Baker called the conversation "constructive" and said the two plan to meet Monday to discuss criminal justice reform.
Multiple advocacy groups, including the ACLU of Massachusetts, have expressed support for Rollins, after Executive Office of Public Safety and Security Secretary Thomas Turco sent her a letter Thursday, saying she should revise her so-called "decline-to-prosecute" list.
The groups — which also include the Charles Hamilton Houston Institute for Race and Justice, Lawyers for Civil Rights, Massachusetts Organization for Addiction Recovery and NAACP — said Turco mischaracterized Rollins' reform policies.
Turco's office warned that Rollins’ recent policy memo directing assistant district attorneys to refrain from prosecuting 15 low-level crimes could restrict the government's ability to protect victims of serious crimes.
In a letter to the governor, the advocacy organizations said Turco is wrong to suggest the decision not to prosecute low-level crimes will put Suffolk County residents at risk. They also claimed Rollins' predecessor, Dan Conley, dismissed a majority of the cases from the list of less serious offenses that Rollins said her office will no longer prosecute.
“The voters overwhelmingly elected DA Rollins to office because of her promise to revise current ineffective practices that have failed to address public health and public safety concerns," the groups wrote. "The voters clearly demand a new approach to public safety."
Rollins fired back at the Baker administration during a press conference Friday.
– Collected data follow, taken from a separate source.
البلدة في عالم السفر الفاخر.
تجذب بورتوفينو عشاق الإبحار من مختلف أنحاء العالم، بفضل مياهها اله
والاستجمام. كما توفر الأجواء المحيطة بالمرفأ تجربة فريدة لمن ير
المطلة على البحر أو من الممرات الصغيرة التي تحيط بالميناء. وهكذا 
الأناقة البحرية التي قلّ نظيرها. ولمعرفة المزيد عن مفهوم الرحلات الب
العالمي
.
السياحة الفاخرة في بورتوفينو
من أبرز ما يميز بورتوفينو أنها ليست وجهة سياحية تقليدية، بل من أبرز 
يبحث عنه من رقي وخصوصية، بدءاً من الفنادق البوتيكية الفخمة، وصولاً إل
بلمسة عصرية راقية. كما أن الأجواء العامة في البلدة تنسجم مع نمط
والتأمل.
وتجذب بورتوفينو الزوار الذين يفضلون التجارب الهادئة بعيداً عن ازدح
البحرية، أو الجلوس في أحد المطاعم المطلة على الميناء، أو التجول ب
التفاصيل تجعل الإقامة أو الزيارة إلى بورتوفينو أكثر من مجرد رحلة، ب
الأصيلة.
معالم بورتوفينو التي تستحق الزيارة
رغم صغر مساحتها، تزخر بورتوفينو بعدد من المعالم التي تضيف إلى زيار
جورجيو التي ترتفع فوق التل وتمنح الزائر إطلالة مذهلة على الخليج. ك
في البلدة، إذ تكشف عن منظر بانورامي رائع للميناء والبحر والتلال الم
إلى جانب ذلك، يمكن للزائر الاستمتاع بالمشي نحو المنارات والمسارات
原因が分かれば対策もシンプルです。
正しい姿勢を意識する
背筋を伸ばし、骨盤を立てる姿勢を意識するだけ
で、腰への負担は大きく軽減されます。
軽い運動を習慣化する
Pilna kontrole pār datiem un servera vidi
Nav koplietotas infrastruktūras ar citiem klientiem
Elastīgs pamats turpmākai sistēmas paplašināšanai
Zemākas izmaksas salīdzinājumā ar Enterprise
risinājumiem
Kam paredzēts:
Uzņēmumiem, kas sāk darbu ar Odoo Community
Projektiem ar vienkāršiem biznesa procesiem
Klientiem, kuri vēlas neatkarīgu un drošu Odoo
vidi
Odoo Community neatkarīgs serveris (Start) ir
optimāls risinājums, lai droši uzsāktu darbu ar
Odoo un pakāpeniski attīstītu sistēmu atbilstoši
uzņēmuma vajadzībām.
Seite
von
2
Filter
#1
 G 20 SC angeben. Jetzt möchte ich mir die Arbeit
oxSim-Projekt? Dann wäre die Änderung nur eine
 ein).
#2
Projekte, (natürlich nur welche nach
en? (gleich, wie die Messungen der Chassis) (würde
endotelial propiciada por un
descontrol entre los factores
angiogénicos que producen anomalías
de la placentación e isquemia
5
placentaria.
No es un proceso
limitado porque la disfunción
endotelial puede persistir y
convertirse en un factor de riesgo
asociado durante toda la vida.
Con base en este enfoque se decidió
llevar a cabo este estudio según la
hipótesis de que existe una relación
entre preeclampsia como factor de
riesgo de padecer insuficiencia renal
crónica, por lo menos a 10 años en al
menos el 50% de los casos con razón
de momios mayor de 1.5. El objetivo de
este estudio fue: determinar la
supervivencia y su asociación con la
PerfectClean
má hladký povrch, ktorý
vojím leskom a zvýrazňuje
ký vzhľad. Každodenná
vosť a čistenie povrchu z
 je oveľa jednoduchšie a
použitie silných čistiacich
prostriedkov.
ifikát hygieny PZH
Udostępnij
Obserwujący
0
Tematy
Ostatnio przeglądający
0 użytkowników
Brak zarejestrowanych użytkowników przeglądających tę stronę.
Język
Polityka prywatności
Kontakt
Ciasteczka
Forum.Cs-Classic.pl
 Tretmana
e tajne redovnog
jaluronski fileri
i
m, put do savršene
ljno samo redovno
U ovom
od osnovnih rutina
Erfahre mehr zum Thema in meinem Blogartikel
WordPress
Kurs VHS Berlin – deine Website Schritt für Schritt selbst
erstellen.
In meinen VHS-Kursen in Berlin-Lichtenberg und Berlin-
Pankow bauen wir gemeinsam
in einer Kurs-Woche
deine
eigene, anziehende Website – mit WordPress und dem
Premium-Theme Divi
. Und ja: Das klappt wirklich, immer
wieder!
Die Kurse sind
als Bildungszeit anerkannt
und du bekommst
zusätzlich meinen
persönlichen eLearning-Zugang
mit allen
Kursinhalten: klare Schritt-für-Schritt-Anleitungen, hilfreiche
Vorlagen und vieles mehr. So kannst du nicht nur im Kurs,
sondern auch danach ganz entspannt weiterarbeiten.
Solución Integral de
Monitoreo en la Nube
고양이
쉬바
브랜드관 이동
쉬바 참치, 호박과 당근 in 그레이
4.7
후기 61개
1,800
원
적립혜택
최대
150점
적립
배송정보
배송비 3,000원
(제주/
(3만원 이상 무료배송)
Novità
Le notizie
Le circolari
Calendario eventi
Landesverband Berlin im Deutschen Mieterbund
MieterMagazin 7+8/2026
The district attorney said Turco's statements were wrong and that charging decisions for low-level crimes disproportionately affect communities of color — not affluent families like Baker's.
"Candidly, not everyone gets the benefit of the Baker family when they have interacted with the criminal justice system," she said.
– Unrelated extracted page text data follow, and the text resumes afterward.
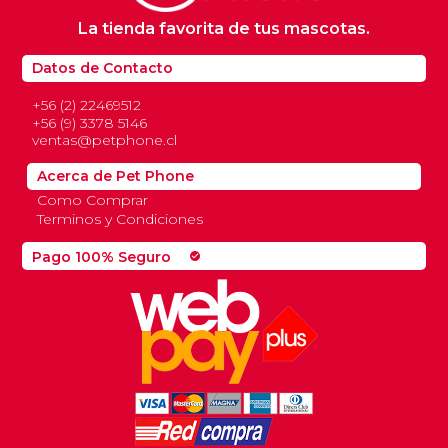
La tienda favorita de tus mascotas.
Datos de Contacto
+56 (2) 22469512
+56 (9) 3378 5146
ventas@petphone.cl
Acerca de Pet Phone
Como Comprar
Terminos y Condiciones
Pago 100% Seguro
check_circle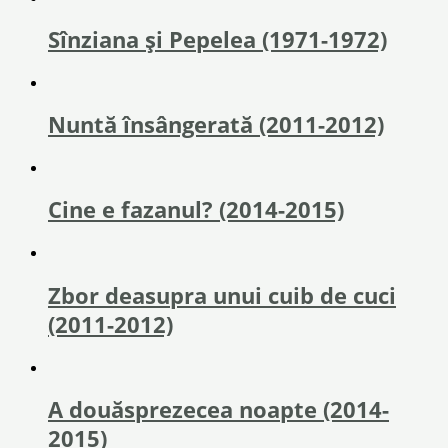
Sînziana și Pepelea (1971-1972)
Nuntă însângerată (2011-2012)
Cine e fazanul? (2014-2015)
Zbor deasupra unui cuib de cuci
(2011-2012)
A douăsprezecea noapte (2014-
2015)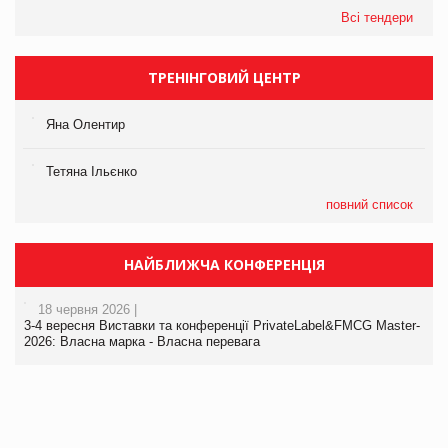
Всі тендери
ТРЕНІНГОВИЙ ЦЕНТР
Яна Олентир
Тетяна Ільєнко
повний список
НАЙБЛИЖЧА КОНФЕРЕНЦІЯ
18 червня 2026 |
3-4 вересня Виставки та конференції PrivateLabel&FMCG Master-
2026: Власна марка - Власна перевага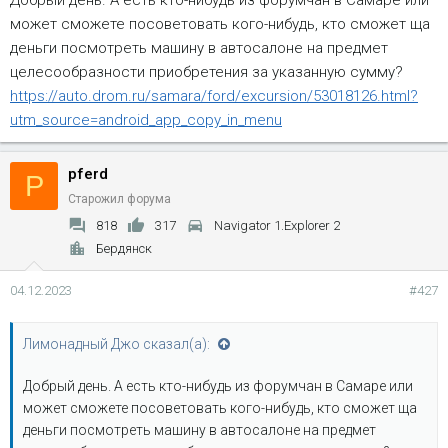
Добрый день. А есть кто-нибудь из форумчан в Самаре или
может сможете посоветовать кого-нибудь, кто сможет ща
деньги посмотреть машину в автосалоне на предмет
целесообразности приобретения за указанную сумму?
https://auto.drom.ru/samara/ford/excursion/53018126.html?
utm_source=android_app_copy_in_menu
pferd
P
Старожил форума
818
317
Navigator 1.Explorer 2
Бердянск
04.12.2023
#427
Лимонадный Джо сказал(а):
Добрый день. А есть кто-нибудь из форумчан в Самаре или
может сможете посоветовать кого-нибудь, кто сможет ща
деньги посмотреть машину в автосалоне на предмет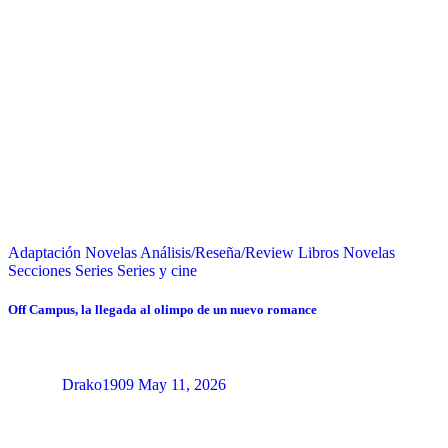
Adaptación Novelas
Análisis/Reseña/Review
Libros
Novelas
Secciones
Series
Series y cine
Off Campus, la llegada al olimpo de un nuevo romance
Drako1909
May 11, 2026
Rollins was referring to the governor's son, AJ Baker, who was accused of groping a woman on a plane last year. She claims he has benefited from prosecutorial discretion.
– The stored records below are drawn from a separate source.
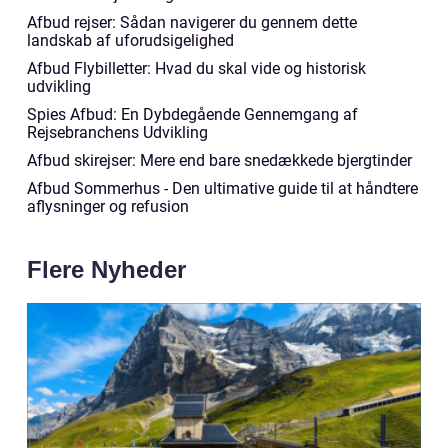
Afbud rejser: Sådan navigerer du gennem dette
landskab af uforudsigelighed
Afbud Flybilletter: Hvad du skal vide og historisk
udvikling
Spies Afbud: En Dybdegående Gennemgang af
Rejsebranchens Udvikling
Afbud skirejser: Mere end bare snedækkede bjergtinder
Afbud Sommerhus - Den ultimative guide til at håndtere
aflysninger og refusion
Flere Nyheder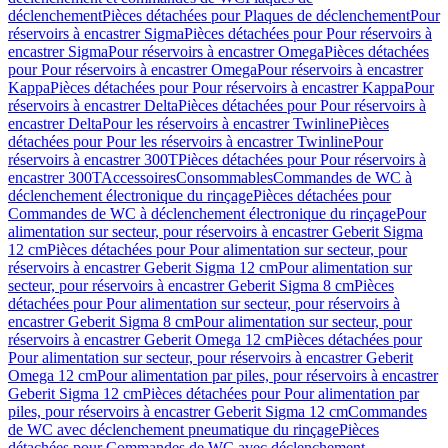
déclenchement
Pièces détachées pour Plaques de déclenchement
Pour
réservoirs à encastrer Sigma
Pièces détachées pour Pour réservoirs à
encastrer Sigma
Pour réservoirs à encastrer Omega
Pièces détachées
pour Pour réservoirs à encastrer Omega
Pour réservoirs à encastrer
Kappa
Pièces détachées pour Pour réservoirs à encastrer Kappa
Pour
réservoirs à encastrer Delta
Pièces détachées pour Pour réservoirs à
encastrer Delta
Pour les réservoirs à encastrer Twinline
Pièces
détachées pour Pour les réservoirs à encastrer Twinline
Pour
réservoirs à encastrer 300T
Pièces détachées pour Pour réservoirs à
encastrer 300T
Accessoires
Consommables
Commandes de WC à
déclenchement électronique du rinçage
Pièces détachées pour
Commandes de WC à déclenchement électronique du rinçage
Pour
alimentation sur secteur, pour réservoirs à encastrer Geberit Sigma
12 cm
Pièces détachées pour Pour alimentation sur secteur, pour
réservoirs à encastrer Geberit Sigma 12 cm
Pour alimentation sur
secteur, pour réservoirs à encastrer Geberit Sigma 8 cm
Pièces
détachées pour Pour alimentation sur secteur, pour réservoirs à
encastrer Geberit Sigma 8 cm
Pour alimentation sur secteur, pour
réservoirs à encastrer Geberit Omega 12 cm
Pièces détachées pour
Pour alimentation sur secteur, pour réservoirs à encastrer Geberit
Omega 12 cm
Pour alimentation par piles, pour réservoirs à encastrer
Geberit Sigma 12 cm
Pièces détachées pour Pour alimentation par
piles, pour réservoirs à encastrer Geberit Sigma 12 cm
Commandes
de WC avec déclenchement pneumatique du rinçage
Pièces
détachées pour Commandes de WC avec déclenchement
The U.S. attorney started investigating the incident, but no charges against AJ Baker have arisen.
Baker's office released a statement Friday night saying the administration doesn't engage in personal attacks and that it has legitimate safety concerns regarding Rollins' proposals.
Baker now says he hopes dialogue between himself and Rollins will continue. He says he agrees that there is inequity in the criminal justice system, but he wants there to be a balance of keeping people safe.